— start of QUOTED TEXT —

Even with the lever, they are turn-turn-turn done. No clamping needed.

Staying on the axles topic, the wheelset for this build is a Vision Team 30 disc.

The wheelset is prepared for 9mm axles (or QR compatible) or 15x100/12x100 front via changing hub caps.
Rear can take 10x135 (QR compatible) or 12x135 or 12x142 by changing end caps.(included).

So, front was pop-out, pop-in, all good.

Rear wheel needed two 17mm spanners in order to remove the disc-side endcap. As you need to hold the axle and turn.

I have in my tool box 15mm (pedal) spanner, 16mm, 19mm, 20 and 21mm spanners.
DAWM !!!

So, thank you Wiggle to set me up with this on next-day delivery !! ( I asked for another individual 17mm not pictured).


Now, all is ready on the axle side !









Gravel build


Full of optimism, I decided it was a good time to get started on a new build.

Some time ago I built a winter/commuter/gravel/all-purpose cheap build with some parts I had lying around. Purpose of that was to test the concept of fat-ish tires on road-like frames.
It was AWESOME, truly best of both worlds, even with the budget / old components.

This time, the idea is to upgrade the concept to hopefully get it even better and even more do-it-all.

The frame choice for this is a Holdsworth Mystique ( or Pardus Uragano ) frameset.

Reasons behind this choice :

1- Tyre Clearance, through axles, flat mount disc brakes, BSA bottom bracket.

Those are the must have specs for this (or any) gravel build.

— end of QUOTED TEXT —
— start of ROWS —

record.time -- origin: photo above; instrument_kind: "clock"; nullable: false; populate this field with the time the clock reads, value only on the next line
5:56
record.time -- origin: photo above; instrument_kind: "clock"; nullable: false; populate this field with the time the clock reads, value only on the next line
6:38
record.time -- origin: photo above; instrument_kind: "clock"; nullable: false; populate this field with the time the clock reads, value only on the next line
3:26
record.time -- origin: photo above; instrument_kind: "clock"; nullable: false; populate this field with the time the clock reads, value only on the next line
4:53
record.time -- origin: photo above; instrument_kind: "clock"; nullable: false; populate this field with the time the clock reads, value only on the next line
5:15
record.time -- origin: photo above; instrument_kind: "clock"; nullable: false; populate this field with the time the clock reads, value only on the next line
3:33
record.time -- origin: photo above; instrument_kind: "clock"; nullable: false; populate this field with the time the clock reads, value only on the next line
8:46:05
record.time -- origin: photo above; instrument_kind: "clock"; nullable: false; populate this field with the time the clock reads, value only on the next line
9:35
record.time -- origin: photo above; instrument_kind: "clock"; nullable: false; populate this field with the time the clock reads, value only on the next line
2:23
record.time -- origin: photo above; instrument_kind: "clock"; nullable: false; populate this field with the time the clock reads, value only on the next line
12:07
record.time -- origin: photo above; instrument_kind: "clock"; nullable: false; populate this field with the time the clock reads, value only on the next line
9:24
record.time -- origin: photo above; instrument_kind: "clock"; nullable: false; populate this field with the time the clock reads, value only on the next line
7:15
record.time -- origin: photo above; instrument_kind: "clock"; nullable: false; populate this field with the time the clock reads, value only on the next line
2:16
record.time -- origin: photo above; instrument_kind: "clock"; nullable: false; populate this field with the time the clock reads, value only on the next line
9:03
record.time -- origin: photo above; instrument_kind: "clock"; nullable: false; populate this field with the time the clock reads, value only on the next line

— end of ROWS —

__EXERCISE TASKS__.
a - In the bike build text, what tools did the rear wheel need for removing the disc-side endcap?
b - Reproduce verbatim the stretch of the bike build text from "Reasons behind this" through "any) gravel build.".

__ANSWERS BY TASK__.
a - Two 17mm spanners.

b -
Reasons behind this choice :

1- Tyre Clearance, through axles, flat mount disc brakes, BSA bottom bracket.

Those are the must have specs for this (or any) gravel build.